__Required tasks__.
(a) In the Tanzania birding diary, which bird had Mum and Dad missed the evening before Day 16?
(b) Extend the Tanzania birding diary with a few more sentences that carry on after its final line.

__Source extract__.
Monday, 16 July 2018

Birding Tanzania - Days 16 - 19


Photos still to be added

Day 16 - 12 July 2018

On Thursday 12th July, we awoke feeling flat and tired from staying up to watch England lose in the World Cup semi-finals. In a way it was good not to be home, will all the disappointment inevitably around. Birding is great antidote for misery.

As Mum and Dad had missed the Usambara Akalat the evening before, Anthony was taking us to a different site to give it another chance. We were moving on afterwards so didn’t have long to spend looking, which was added pressure.  It’s always particularly painful to miss a bird, but much more so when your 16 year old daughter sees it and you don’t. Then for years to come, every time you look through your world list, the injustice and pain is felt again.

However, luck was with them, as within a short time we heard an Usambara Akalat. We had to then follow the call into the forest on a rough steep trail before catching sight of the bird.  There was a silent relief after both Mum and Dad had seen the bird.

We also saw some of the regional endemics again; Shelley’s, Mountain and Fischer’s Greenbul, Black-headed Apalis, Usambara Double-collared Sunbird and fantastic views of Spot Throat.

__Record list__.
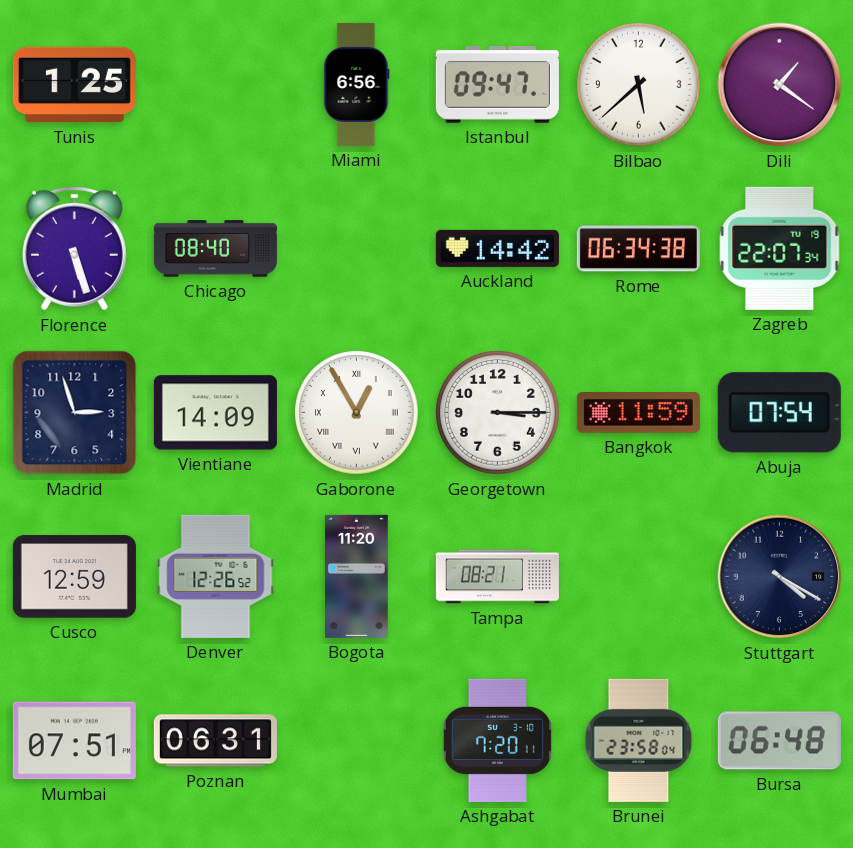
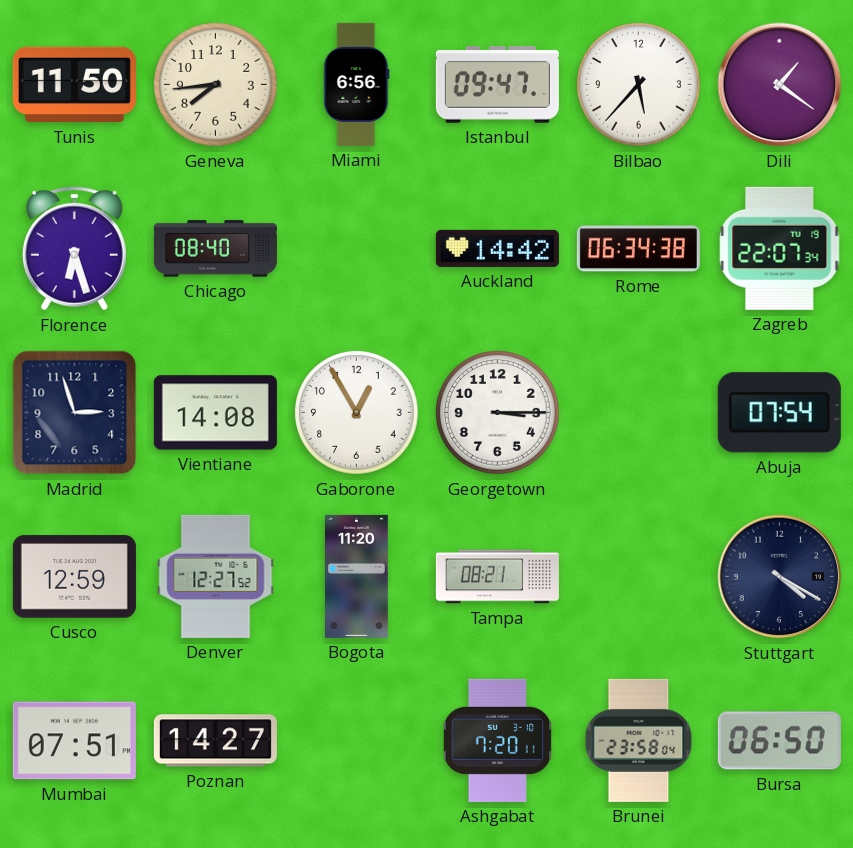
Tunis: 1:25 -> 11:50
Geneva: none -> 7:44
Bilbao: 5:38 -> 5:37
Florence: 5:27 -> 6:27
Vientiane: 14:09 -> 14:08
Gaborone numerals: Roman -> Arabic
Bangkok: 11:59 -> none
Denver: 12:26 -> 12:27
Poznan: 06:31 -> 14:27
Bursa: 06:48 -> 06:50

__Responses by task__.
(a) The Usambara Akalat.

(b)
By 11 am, we have returned to the Lodge, got our bags and got on our way to the Eastern Usambara.

Enroute from West to East Usamabara, we looked for Zanzibar Red Bishop but we only saw Southern Red Bishop and Yellow Bishop, which was disappointing, as I would love to see something with Zanzibar in the name.

We were staying at the Amani Research Station at the top of the mountain road, in Amani Nature Reserve which was at about 1400 metres. As we reached the approach road at the bottom, we stopped to look for Kretchmer’s Longbill which is resident at about 1000 metres. After about 45 minutes of searching, we managed to find one and went to find out accommodation.  The research station was clean and comfortable, though apparently not luxurious enough for lots of birders who don’t stay here. I would say that it’s a site you cant afford to miss in Tanzania.

Day 17 - 13 July 2018

On Friday 13th July we got up early bird the trails around the research station, before going back for a late breakfast. We then birded until lunch time  and in the afternoon again in the Amani area.

Birds of the day was critically endangered Long-billed Forest Warbler (Taylorbird). There are only a few birds left in this location and so few that they don’t know how many. ICUN had paid for the research station, in an effort to find out more about this species and try and save it from extinction. It is therefore an extremely difficult bird to see an Anthony told us that he had not seen it for the last 4 visits here. We found one calling and managed to get some brilliant views, so were ecstatic. Other great birds were Montaine Tiny Greenbul, Banded Green Sunbird and Amani Sunbird.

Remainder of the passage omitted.